▶ _EXERCISE OBJECTIVE_
In the entries below, find each line where the word "linejoin" appears and give only the total count of such lines.

▶ _EXTRACTED RECORDS_
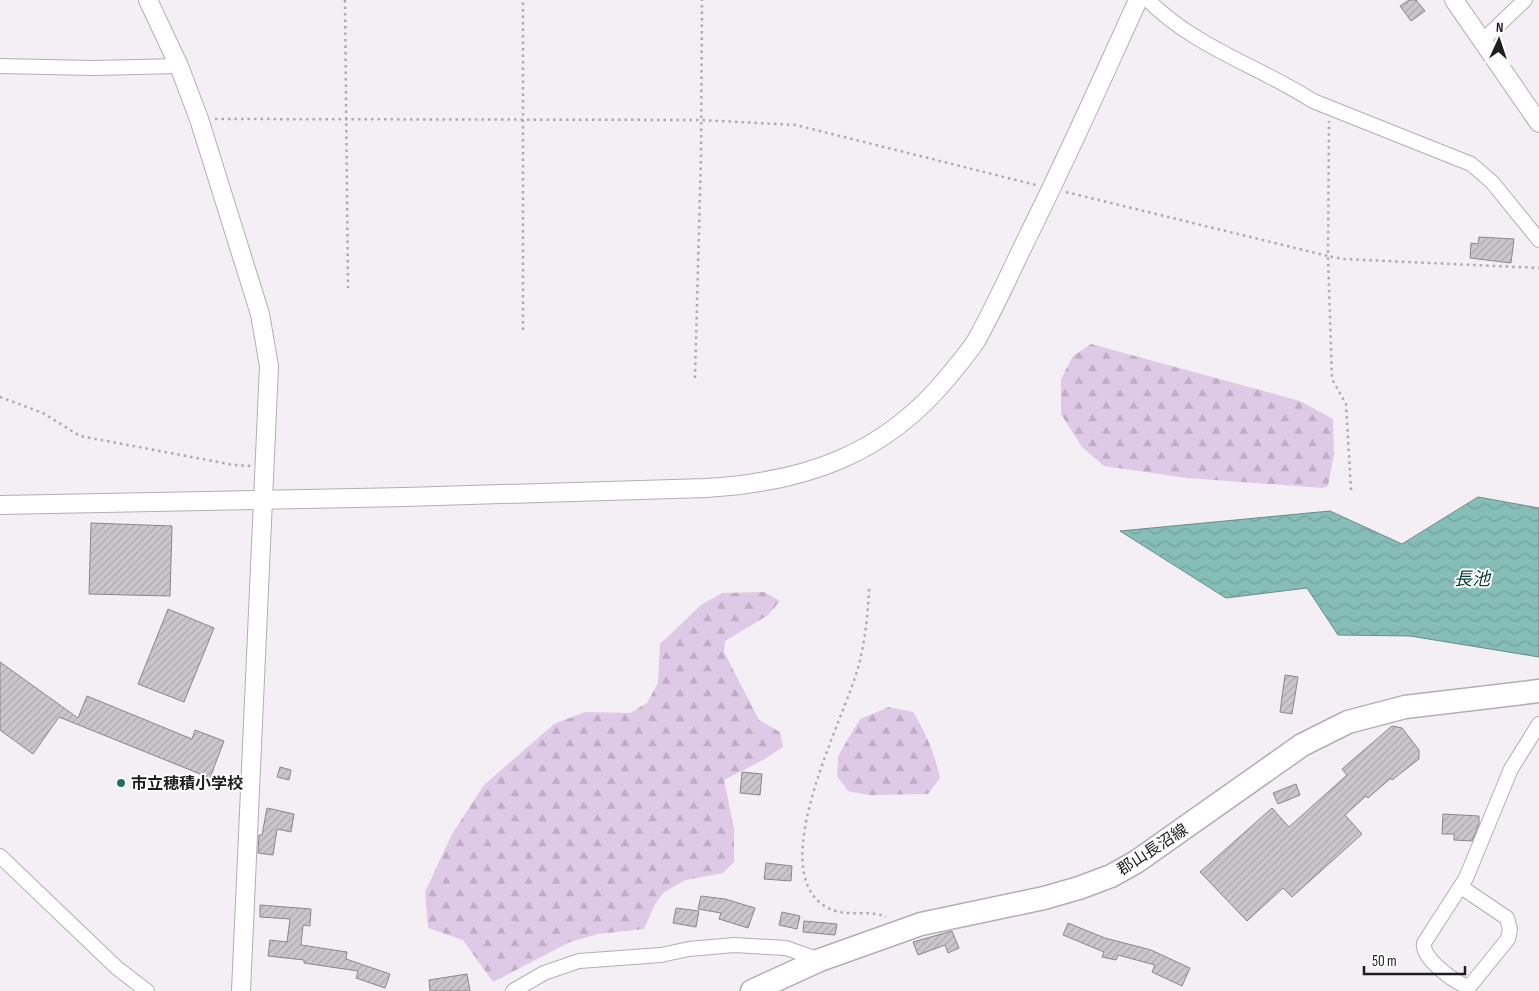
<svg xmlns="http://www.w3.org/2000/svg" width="1539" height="991" font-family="'Sofia Sans Condensed','Noto Sans JP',sans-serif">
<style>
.forest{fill:url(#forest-firs)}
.water{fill:url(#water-waves);stroke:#678d89}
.building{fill:url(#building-hatch);stroke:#8a868c}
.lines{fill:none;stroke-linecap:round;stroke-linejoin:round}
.minor-casing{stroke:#b3aeb4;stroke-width:16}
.tertiary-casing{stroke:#b3aeb4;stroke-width:20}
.primary-casing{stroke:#b3aeb4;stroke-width:25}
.path{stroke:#aeaaaf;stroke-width:2.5;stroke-dasharray:2.5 4;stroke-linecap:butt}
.minor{stroke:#fff;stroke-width:14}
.tertiary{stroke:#fff;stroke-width:18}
.primary{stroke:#fff;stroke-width:22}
.poi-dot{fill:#256e68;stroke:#fffeff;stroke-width:2}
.labels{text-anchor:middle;stroke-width:4;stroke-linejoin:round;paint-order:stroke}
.poi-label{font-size:16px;font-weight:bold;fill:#1e1d1f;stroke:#fffeff;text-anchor:start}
.street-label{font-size:16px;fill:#1e1d1f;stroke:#fffeff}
.water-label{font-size:18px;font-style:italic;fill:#0b403c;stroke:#fffeff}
</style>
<defs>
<pattern id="forest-firs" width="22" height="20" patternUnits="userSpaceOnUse" patternTransform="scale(1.25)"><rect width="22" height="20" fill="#decae6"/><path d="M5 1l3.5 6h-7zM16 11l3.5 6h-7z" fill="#beadc5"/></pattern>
<pattern id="water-waves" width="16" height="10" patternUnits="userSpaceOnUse" patternTransform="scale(1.25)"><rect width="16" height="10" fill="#86bdb7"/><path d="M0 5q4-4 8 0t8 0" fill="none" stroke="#73a29d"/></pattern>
<pattern id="building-hatch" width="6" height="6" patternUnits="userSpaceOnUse" patternTransform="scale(1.25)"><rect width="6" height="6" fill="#cac6cc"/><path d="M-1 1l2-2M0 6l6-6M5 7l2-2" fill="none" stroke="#adaaaf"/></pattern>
</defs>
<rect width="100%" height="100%" fill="#f4eff5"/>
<g class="forest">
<polygon points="1091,344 1300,401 1333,419 1334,454 1328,486 1323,488 1187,478 1104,466 1082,447 1061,414 1061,379 1073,356"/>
<polygon points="764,592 780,601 768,615 725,641 724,652 759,720 780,732 783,747 763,760 724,780 734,829 734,862 723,873 686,880 664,892 655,904 644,929 598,934 570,942 493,982 463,940 428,928 425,892 452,834 484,785 554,724 585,712 630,713 647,703 658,683 660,644 701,605 722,593"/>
<path d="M889,707l24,5c13,21 22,42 27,66l-12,16 -60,1 -20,-4 -11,-15 1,-20 22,-37z"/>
</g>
<polygon class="water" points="1478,497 1539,508 1539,657 1410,636 1338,635 1307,588 1226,598 1120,531 1330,511 1402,544"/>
<g class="building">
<polygon points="1409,0 1416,0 1425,11 1411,21 1400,6"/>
<polygon points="1479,237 1514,239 1511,263 1470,258 1471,243 1478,244"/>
<polygon points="91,523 172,526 170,596 89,594"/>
<polygon points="168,609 214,628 184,702 138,684"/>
<polygon points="0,662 78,718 87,696 192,739 195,730 224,741 210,778 59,717 33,754 0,730"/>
<polygon points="1285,675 1298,677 1292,714 1280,712"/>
<polygon points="1392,726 1402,728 1419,750 1419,759 1392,780 1391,778 1368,798 1366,796 1345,815 1362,834 1292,897 1283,888 1247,921 1200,872 1272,808 1289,827 1347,775 1342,769"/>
<polygon points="280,767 291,770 289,780 277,777"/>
<polygon points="742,772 762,774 760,795 740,793"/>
<polygon points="1296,784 1300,795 1278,804 1273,793"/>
<polygon points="267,808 294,814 291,832 277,829 273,855 258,853 259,835 262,835"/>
<polygon points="1443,814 1479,816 1479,824 1472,841 1454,840 1454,834 1442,834"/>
<polygon points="766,863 792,866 791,881 764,879"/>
<polygon points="701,896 725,899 755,908 748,928 719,919 721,913 698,909"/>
<polygon points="260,905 311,909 310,926 303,925 301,945 347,952 346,959 390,974 385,988 356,978 358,971 304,963 304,960 268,956 270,940 287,942 290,919 260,917"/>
<polygon points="676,908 699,911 696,927 673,923"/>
<polygon points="782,912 800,916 797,929 779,925"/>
<polygon points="804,921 837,924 835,935 803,932"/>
<polygon points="1068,923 1105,938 1151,950 1190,968 1182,986 1152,972 1155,965 1118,955 1116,960 1102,957 1104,952 1063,935"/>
<polygon points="952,931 959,948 948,953 945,945 918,955 913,942"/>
<polygon points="467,974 470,991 430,991 429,980"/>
</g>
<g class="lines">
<defs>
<g id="minor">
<path d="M1148,0c48,48 109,65 165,101l158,63 21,18 47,58"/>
<polyline points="1483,40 1525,0"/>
<polyline points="0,66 94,68 179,66"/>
<polyline points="0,856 117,968 147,991"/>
<path d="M1461,887l46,31 3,11 -2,10 -39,48c-14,-4 -48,-29 -45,-44l42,-65 45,-109 28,-45"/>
<polyline points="513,991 544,973 579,961 661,955 689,949 734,945 786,948 820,960"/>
</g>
<g id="tertiary">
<polyline points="148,0 179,66 199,119 260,314 269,366 241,991"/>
<polyline points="1454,0 1539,123"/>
<path d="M0,505l405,-8 301,-9c99,-6 178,-33 242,-111 10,-12 20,-24 28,-36 19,-34 35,-70 52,-105 39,-78 74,-157 110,-236"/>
</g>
<polyline id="primary" points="752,991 820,960 921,924 1044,898 1079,888 1111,876 1136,862 1302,745 1348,722 1405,707 1539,691"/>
</defs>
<use href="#minor" class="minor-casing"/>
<use href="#tertiary" class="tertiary-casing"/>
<use href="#primary" class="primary-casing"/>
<g class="path">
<polyline points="345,0 348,288"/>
<polyline points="215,119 701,120 796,125 1036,185"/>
<polyline points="1066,192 1328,256 1329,121"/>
<polyline points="523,330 523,0"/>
<polyline points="695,378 701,156 702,0"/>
<polyline points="0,397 43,413 80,436 234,465 251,466"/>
<polyline points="1351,490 1346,404 1332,379 1328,256 1343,259 1539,268"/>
<path d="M869,589c-1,26 -4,53 -11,79 -14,51 -92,197 -35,237 22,15 44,3 63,12"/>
</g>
<use href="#minor" class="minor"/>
<use href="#tertiary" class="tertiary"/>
<use href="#primary" class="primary"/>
</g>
<circle class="poi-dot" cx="121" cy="783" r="5"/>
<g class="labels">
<g class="poi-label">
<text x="131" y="789">市立穂積小学校</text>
</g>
<g class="street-label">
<text transform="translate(1152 849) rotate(-33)" y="6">郡山長沼線</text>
</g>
<g class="water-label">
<text x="1472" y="585">長池</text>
</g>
</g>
<g transform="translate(1499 40) rotate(3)" stroke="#fffeff" stroke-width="4" paint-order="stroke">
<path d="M0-4L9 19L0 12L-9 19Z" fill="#1e1d1f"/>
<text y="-8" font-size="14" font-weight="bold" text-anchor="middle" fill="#1e1d1f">N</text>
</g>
<path d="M1364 966v8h101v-8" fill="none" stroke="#1e1d1f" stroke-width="2.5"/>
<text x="1372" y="966" font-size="15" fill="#1e1d1f" stroke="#fffeff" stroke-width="4" paint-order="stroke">50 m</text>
</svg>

▶ _RESPONSE TO THIS TASK_
2